My primary goal last Sunday was to test out the current iteration of my flash setup before I'll need it in earnest on 7/4, and on that front: everything works well enough, but I do still wish I had more output. (To see what I was doing last July as part of my flags project see here)
My secondary goal was to practice composing for panoramic crop on the fly. I often like pano crops with the GRIII plus wide-angle adapter (21mm equivalent) but I only occasionally compose photos with it in mind to begin with, especially in situations where I'm not taking my time.

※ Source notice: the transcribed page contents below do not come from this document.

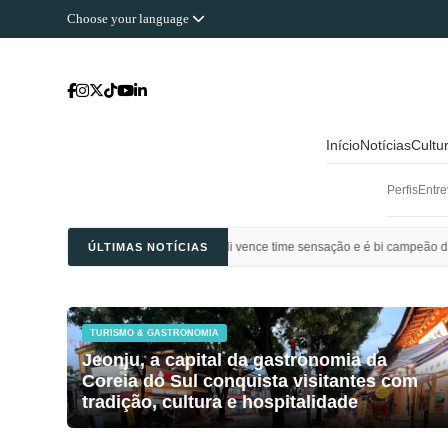
Choose your language
Início
Notícias
Cultu
Perfis
Entre
l Ahli Saudi vence time sensação e é bi campeão da Champions League da Ásia
ÚLTIMAS NOTÍCIAS
TURISMO & GASTRONOMIA
Jeonju, a capital da gastronomia da
Coreia do Sul conquista visitantes com
tradição, cultura e hospitalidade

I'd like to try figuring out how to mask the Ricoh optical viewfinder at some point, but for now, I can sort of get in the vague ballpark by using the inner framelines (the ones intended for 28mm-equivalent) as the vertical boundaries and the outer framelines (intended for the 21mm-equivalent wide angle adapter) as the horizontal boundaries. (I really do think that Ricoh should add in-camera panoramic aspect ratios. I bet they'd sell GW-4 units.)
X-Pan Crop
Having watched a few too many film hipster youtube videos lately, I wanted to see what could be done with crops in the X-Pan ratio, which is 2.7:1. And holy shit, it is hard to compose for that, lol. I wound up getting too close in a lot of scenes and having to either throw away a ton of information or give up and fall back to a different aspect ratio. Being too close is not usually the problem with that setup lol.
By the way, in case anyone else is curious, I fed some numbers into an angle of view calculator to get a sense of how the Ricoh setup relates to the lenses that were made for the X-Pan. (Answer: it falls between the 30 and 45.) Interestingly 16mm on full frame, when cropped, is quite close to the X-Pan 30.

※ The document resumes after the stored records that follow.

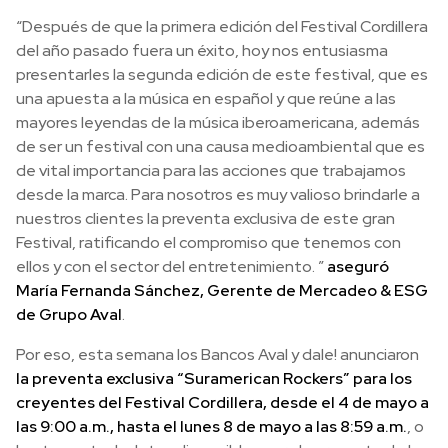
“Después de que la primera edición del Festival Cordillera
del año pasado fuera un éxito, hoy nos entusiasma
presentarles la segunda edición de este festival, que es
una apuesta a la música en español y que reúne a las
mayores leyendas de la música iberoamericana, además
de ser un festival con una causa medioambiental que es
de vital importancia para las acciones que trabajamos
desde la marca. Para nosotros es muy valioso brindarle a
nuestros clientes la preventa exclusiva de este gran
Festival, ratificando el compromiso que tenemos con
ellos y con el sector del entretenimiento. ”
aseguró
María Fernanda Sánchez, Gerente de Mercadeo & ESG
de Grupo Aval
.
Por eso, esta semana los Bancos Aval y dale! anunciaron
la preventa exclusiva “Suramerican Rockers” para los
creyentes del Festival Cordillera, desde el 4 de mayo a
las 9:00 a.m., hasta el lunes 8 de mayo a las 8:59 a.m.
, o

| Camera w/2.7:1 crop | Lens | Horizontal Angle of View | Vertical Angle of View | Diagonal Angle of View |
|---|---|---|---|---|
| Canon RP | 16 | 96.7 | 45.2 | 100 |
| XPan | 30 | 94.6 | 43.6 | 98.2 |
| GRIII | GW-4 | 84.6 | 37.2 | 88.2 |
| XPan | 45 | 71.7 | 29.9 | 75.2 |
| GRIII | 68.9 | 28.3 | 72.4 |
2:1 (Give or Take)
2:1 is much easier for me to compose, particularly when operating at speed. It seems to naturally suit a lot of scenes. I use it relatively frequently so it's less of a jump.